Governance mixing auctions and futarchy

Your 2013 paper is very interesting! I’m going to study it in more detail over the next days, thanks for sharing it here.

I have a few questions. Can you give more details on the payment rule? In the paper, the “outcome” being predicted (in the paper’s simpler model), called the quality of the proposal, is bounded in [0, 1], where here the price is not. Is the mechanism still individually-rational?

If I understood correctly, people pay (y_d - Y^*)^2 when their proposal is rejected. This is in contrast to the paper, in which losing bids don’t pay anything. How is the mechanism incentive-compatible? What is the incentive for me to submit a proposal that has only a small probability of being accepted?

Regarding the drawbacks of futarchy, I’m totally for experimentation of different “values” of “vote values” ideas for DAOs, as they’ll make them more general and useful. This proposal is really only intended for DAOs competing with or intended to replace profit motive companies. Such DAOs will be unable to donate to charity or really do anything other than maximizing profits to tokenholders.
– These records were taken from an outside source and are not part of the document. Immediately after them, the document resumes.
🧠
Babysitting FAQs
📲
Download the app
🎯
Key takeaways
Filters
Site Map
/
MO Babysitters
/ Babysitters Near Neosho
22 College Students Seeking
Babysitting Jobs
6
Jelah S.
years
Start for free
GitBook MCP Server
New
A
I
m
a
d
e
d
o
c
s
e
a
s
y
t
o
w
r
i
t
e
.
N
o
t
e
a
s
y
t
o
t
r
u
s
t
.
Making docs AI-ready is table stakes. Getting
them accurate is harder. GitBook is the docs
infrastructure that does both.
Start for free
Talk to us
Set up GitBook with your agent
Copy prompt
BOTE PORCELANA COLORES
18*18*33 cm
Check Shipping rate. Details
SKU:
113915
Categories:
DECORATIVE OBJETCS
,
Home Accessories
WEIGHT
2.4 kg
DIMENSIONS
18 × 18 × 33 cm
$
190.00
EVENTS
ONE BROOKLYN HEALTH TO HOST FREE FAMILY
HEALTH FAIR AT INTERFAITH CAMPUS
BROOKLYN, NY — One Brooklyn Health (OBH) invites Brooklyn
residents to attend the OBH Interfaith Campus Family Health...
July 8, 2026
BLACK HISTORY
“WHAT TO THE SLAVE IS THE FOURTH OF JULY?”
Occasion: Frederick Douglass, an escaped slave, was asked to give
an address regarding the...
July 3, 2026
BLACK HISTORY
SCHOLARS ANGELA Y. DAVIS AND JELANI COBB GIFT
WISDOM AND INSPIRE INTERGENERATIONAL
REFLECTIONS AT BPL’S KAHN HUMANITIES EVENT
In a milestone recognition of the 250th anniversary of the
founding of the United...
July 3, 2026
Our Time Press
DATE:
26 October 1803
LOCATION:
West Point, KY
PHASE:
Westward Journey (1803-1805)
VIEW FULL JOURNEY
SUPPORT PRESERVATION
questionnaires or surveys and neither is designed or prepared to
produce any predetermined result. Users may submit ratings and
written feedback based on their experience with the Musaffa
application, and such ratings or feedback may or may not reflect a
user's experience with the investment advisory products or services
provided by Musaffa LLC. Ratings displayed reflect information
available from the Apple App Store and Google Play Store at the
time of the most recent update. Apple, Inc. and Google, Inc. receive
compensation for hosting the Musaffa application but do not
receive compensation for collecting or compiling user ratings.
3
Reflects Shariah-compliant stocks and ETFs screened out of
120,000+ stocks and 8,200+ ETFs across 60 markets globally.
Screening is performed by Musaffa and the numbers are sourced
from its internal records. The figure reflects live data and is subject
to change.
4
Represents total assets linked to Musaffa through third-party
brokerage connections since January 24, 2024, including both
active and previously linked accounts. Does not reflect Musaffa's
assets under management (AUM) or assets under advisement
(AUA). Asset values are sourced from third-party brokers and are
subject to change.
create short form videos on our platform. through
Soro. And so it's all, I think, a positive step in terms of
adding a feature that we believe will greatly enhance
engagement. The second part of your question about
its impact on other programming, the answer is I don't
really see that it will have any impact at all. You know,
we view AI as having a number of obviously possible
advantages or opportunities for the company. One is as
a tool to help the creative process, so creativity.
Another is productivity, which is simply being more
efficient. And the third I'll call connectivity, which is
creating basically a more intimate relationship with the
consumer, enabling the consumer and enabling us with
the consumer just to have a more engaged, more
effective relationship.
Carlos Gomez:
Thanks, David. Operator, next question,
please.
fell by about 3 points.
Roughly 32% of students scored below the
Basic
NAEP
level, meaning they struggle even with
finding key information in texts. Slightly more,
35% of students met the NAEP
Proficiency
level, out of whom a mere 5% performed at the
The default argument against such concerns is that tokenholders should use some of the profits due to them to promove the charities that they themselves like. I don’t like this argument as this may be inefficient: there may be some low-cost, high-impact opportunity for public good that are uniquely available to the DAOs.

One solution is for charities or other philantropic entities to “bribe” the DAO into acting for the public good. I admit this does not generate the best optics, but at least it prevents economic inefficiencies.